Certo, è logico e anche legittimo – riconosce Rossi – che in questo momento gli estremisti soprattutto a destra spingano per le elezioni anticipate nella speranza di capitalizzare consenso, ma non è questo l’interesse del Paese. Anche perché se anche vincessero, non sarebbero in grado di governare: non ne hanno la capacità o la qualità.
In sostanza Filippo Rossi offre una visione di insieme di che cosa realmente significa buona politica e buon governo, una questione di metodo e di merito, degna di essere affrontata e approfondita, perché con la cattiva politica della trattativa continua su ogni tema, la gente si disaffeziona e smette di andare a votare. E’ così che nasce l’antipolitica e quindi il populismo estremista. Le conseguenze di ciò è sotto gli occhi di tutti: una crisi di governo originata da un termovalorizzatore. Questo – per Rossi – non è decoroso per un grande paese. Come non è decoroso il ribaltamento della realtà di chi sostiene che Draghi si sia autosfiduciato visto che Conte un minuto dopo averlo “non fiduciato” ha dichiarato di esser pronto a votare la fiducia al Governo. Siamo all’esaltazione dell’interesse di parte a scapito del bene comune e – avverte Rossi – è una trappola nella quale Draghi non deve cadere.

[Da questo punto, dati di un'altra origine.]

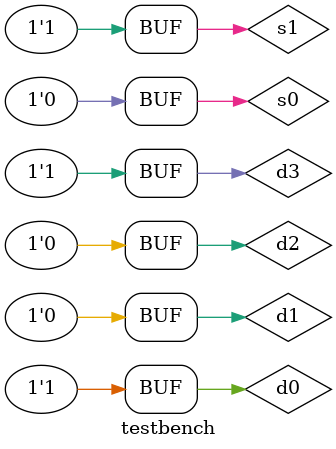
<source format=v>
`include "mux4x1.v"
module testbench;
    reg d0, d1, d2, d3;
    reg s1, s0;
    wire out;
    mux m0 (out, d0, d1, d2, d3, s1, s0);
    initial begin
        d0 = 0; d1 = 1; d2 = 1; d3 = 0;
        s1 = 0; s0 = 1;
        #5;
        d0 = 0; d1 = 1; d2 = 1; d3 = 0;
        s1 = 0; s0 = 0;
        #5;
        d0 = 1; d1 = 0; d2 = 0; d3 = 1;
        s1 = 1; s0 = 1;
        #5;
        d0 = 1; d1 = 0; d2 = 0; d3 = 1;
        s1 = 1; s0 = 0;
    end
    initial
        $monitor($time, " : d0 = %b, d1 = %b, d2 = %b, d3 = %b, s1 = %b, s0 = %b, out = %b", d0, d1, d2, d3, s1, s0, out);
endmodule
</source>
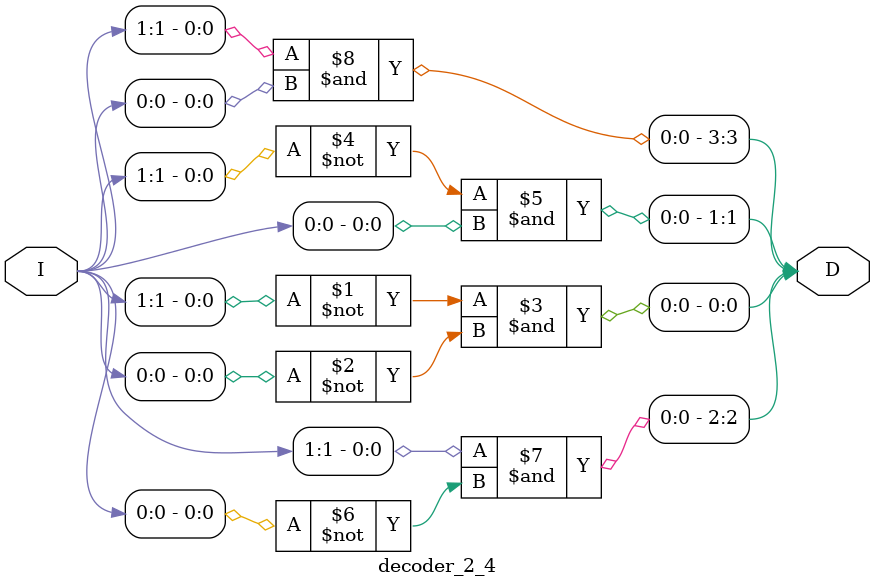
<source format=v>
module decoder_2_4 (I,D);
  input [1:0] I;
  output [3:0] D;
  
  assign D[0] = (~I[1]) & (~I[0]);
  assign D[1] = (~I[1]) & (I[0]);
  assign D[2] = (I[1]) & (~I[0]);
  assign D[3] = (I[1]) & (I[0]);
  
endmodule

</source>
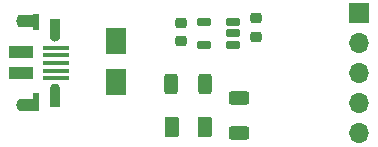
<source format=gbr>
%TF.GenerationSoftware,KiCad,Pcbnew,(6.0.7)*%
%TF.CreationDate,2023-01-05T18:35:14-05:00*%
%TF.ProjectId,Single_Li_Cell_Charger,53696e67-6c65-45f4-9c69-5f43656c6c5f,rev?*%
%TF.SameCoordinates,Original*%
%TF.FileFunction,Soldermask,Top*%
%TF.FilePolarity,Negative*%
%FSLAX46Y46*%
G04 Gerber Fmt 4.6, Leading zero omitted, Abs format (unit mm)*
G04 Created by KiCad (PCBNEW (6.0.7)) date 2023-01-05 18:35:14*
%MOMM*%
%LPD*%
G01*
G04 APERTURE LIST*
G04 Aperture macros list*
%AMRoundRect*
0 Rectangle with rounded corners*
0 $1 Rounding radius*
0 $2 $3 $4 $5 $6 $7 $8 $9 X,Y pos of 4 corners*
0 Add a 4 corners polygon primitive as box body*
4,1,4,$2,$3,$4,$5,$6,$7,$8,$9,$2,$3,0*
0 Add four circle primitives for the rounded corners*
1,1,$1+$1,$2,$3*
1,1,$1+$1,$4,$5*
1,1,$1+$1,$6,$7*
1,1,$1+$1,$8,$9*
0 Add four rect primitives between the rounded corners*
20,1,$1+$1,$2,$3,$4,$5,0*
20,1,$1+$1,$4,$5,$6,$7,0*
20,1,$1+$1,$6,$7,$8,$9,0*
20,1,$1+$1,$8,$9,$2,$3,0*%
G04 Aperture macros list end*
%ADD10R,2.170000X0.400000*%
%ADD11R,0.504000X1.360000*%
%ADD12R,1.800000X1.100000*%
%ADD13R,0.550000X1.360000*%
%ADD14O,0.900000X1.300000*%
%ADD15R,2.000000X1.100000*%
%ADD16R,0.900000X1.716500*%
%ADD17O,1.500000X1.100000*%
%ADD18R,1.739000X1.100000*%
%ADD19RoundRect,0.250000X0.375000X0.625000X-0.375000X0.625000X-0.375000X-0.625000X0.375000X-0.625000X0*%
%ADD20O,1.700000X1.700000*%
%ADD21R,1.700000X1.700000*%
%ADD22RoundRect,0.250000X0.312500X0.625000X-0.312500X0.625000X-0.312500X-0.625000X0.312500X-0.625000X0*%
%ADD23RoundRect,0.250000X0.625000X-0.312500X0.625000X0.312500X-0.625000X0.312500X-0.625000X-0.312500X0*%
%ADD24R,1.651000X2.184400*%
%ADD25RoundRect,0.225000X-0.250000X0.225000X-0.250000X-0.225000X0.250000X-0.225000X0.250000X0.225000X0*%
%ADD26RoundRect,0.090000X0.520000X0.210000X-0.520000X0.210000X-0.520000X-0.210000X0.520000X-0.210000X0*%
G04 APERTURE END LIST*
D10*
%TO.C,J1*%
X22860000Y-22700000D03*
X22860000Y-23350000D03*
X22860000Y-24000000D03*
X22860000Y-24650000D03*
X22860000Y-25300000D03*
D11*
X21114000Y-27220000D03*
D12*
X20477000Y-20450000D03*
D13*
X21112000Y-20571000D03*
D14*
X22720000Y-21570000D03*
D15*
X19842000Y-23100000D03*
D16*
X22720000Y-21133250D03*
D17*
X20220000Y-27575000D03*
D16*
X22720000Y-26866750D03*
D14*
X22720000Y-26410000D03*
D15*
X19842000Y-24889000D03*
D18*
X20496500Y-27575000D03*
D17*
X20220000Y-20425000D03*
%TD*%
D19*
%TO.C,D2*%
X35400000Y-29464000D03*
X32600000Y-29464000D03*
%TD*%
D20*
%TO.C,J4*%
X48514000Y-29972000D03*
X48514000Y-27432000D03*
X48514000Y-24892000D03*
X48514000Y-22352000D03*
D21*
X48514000Y-19812000D03*
%TD*%
D22*
%TO.C,Rprog*%
X35462500Y-25781000D03*
X32537500Y-25781000D03*
%TD*%
D23*
%TO.C,Rled*%
X38354000Y-26985500D03*
X38354000Y-29910500D03*
%TD*%
D24*
%TO.C,D1*%
X27940000Y-22174200D03*
X27940000Y-25577800D03*
%TD*%
D25*
%TO.C,C2*%
X39751000Y-20230000D03*
X39751000Y-21780000D03*
%TD*%
D26*
%TO.C,U1*%
X35331000Y-22450000D03*
X35331000Y-20550000D03*
X37821000Y-20550000D03*
X37821000Y-21500000D03*
X37821000Y-22450000D03*
%TD*%
D25*
%TO.C,C1*%
X33401000Y-20598000D03*
X33401000Y-22148000D03*
%TD*%
M02*

</source>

Seppur comprensibile la frustrazione personale dell’essere continuamente sotto scatto e seppur comprensibile la voglia di sottrarsi al gioco al massacro condotto sulla sua persona, l’interesse del paese viene prima dell’interesse personale, ancorchè prestigioso e, di conseguenza, un Draghi bis è imprescindibile per il bene comune.
Infatti, la domanda che Mario Draghi dovrebbe farsi è “Cosa fa bene all’Italia in questo momento?” e la domanda successiva dovrebbe essere “L’esperienza Draghi – con tutto quel che ha comportato in termini di prestigio internazionale, riforme ecc. – finisce con Draghi o deve andare avanti traducendosi in un progetto che possa consentire all’Italia, finalmente, di andare a testa alta in Europa e nel mondo? E, si badi bene – continua Rossi –, è un progetto che non contempla né Conte né Salvini. Siamo alla fantapolitica? Forse, perché il leader di Buona Destra è un “visionario” (menomale!!), ma è l’unica via per restituire prestigio all’Italia anche agli occhi de mondo (le pressioni internazionali perché Draghi rimanga probabilmente arriveranno prestissimo) e credibilità a un Paese che la merita e che non può essere ostaggio dei grillini.
Solo Supermario può rispondere a queste domande e quindi solo lui oggi ha il boccino, non certo Giuseppe Conte.